Un protocollo d'intesa, di durata quinquennale, sarà siglato dal dipartimento di giurisprudenza dell'Università di Siena, dalle Camere di commercio di Arezzo-Siena e di Firenze e dagli Ordini degli avvocati e dei commercialisti e dei consulenti del lavoro delle province di Arezzo e Siena per promuovere la cultura della conciliazione e della mediazione. L'accordo, che sarà firmato l'11 giugno a Siena, avvia una collaborazione, definita strategica, rispondendo alla recente evoluzione normativa nazionale ed europea.
    
Attraverso un gruppo di coordinamento paritetico, le parti organizzeranno percorsi formativi e seminari divulgativi per garantire l'aggiornamento continuo dei professionisti e una solida preparazione dei giovani giuristi. L'obiettivo è formare esperti altamente qualificati nella risoluzione alternativa delle controversie (Adr), garantendo a imprese e cittadini l'accesso ad uno strumento rapido ed economico per una gestione consensuale e costruttiva dei contenziosi. "L'importanza istituzionale ed economica dell'iniziativa è supportata dai più recenti dati ufficiali del ministero della giustizia che - si spiega - confermano la mediazione civile come uno strumento solido, efficiente e in forte espansione.
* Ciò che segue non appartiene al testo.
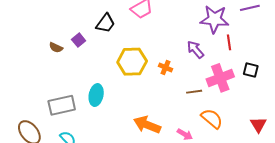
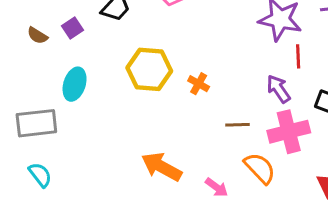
purple arrow: (195, 49) -> (279, 89), moved
pink cross: (220, 78) -> (289, 132), moved
cyan ellipse: (96, 95) -> (75, 84), moved

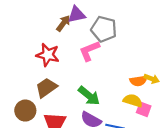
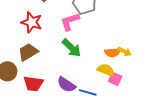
green arrow: (89, 96) -> (72, 48), moved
Nel 2025 sono state iscritte in Italia 163.473 nuove mediazioni civili (+11% rispetto al periodo pre-pandemico), con un incremento del 9,5% delle procedure demandate dai giudici, segno di una magistratura che valorizza sempre più la mediazione per risolvere i conflitti fuori dalle aule di giustizia. Inoltre, a seguito della Riforma Cartabia, la quota dei primi incontri effettivi sul totale delle pendenze è salita verticalmente, raggiungendo il 71% nel 2025 e quando le parti decidono di proseguire oltre il primo incontro informativo, il 53,1% dei procedimenti si definisce con il raggiungimento di un accordo.

Dati - si sottolinea - che confermano l'efficacia della mediazione nel ridurre tempi e costi rispetto alla giustizia ordinaria, consolidandola come motore di una rinnovata cultura del dialogo e della legalità".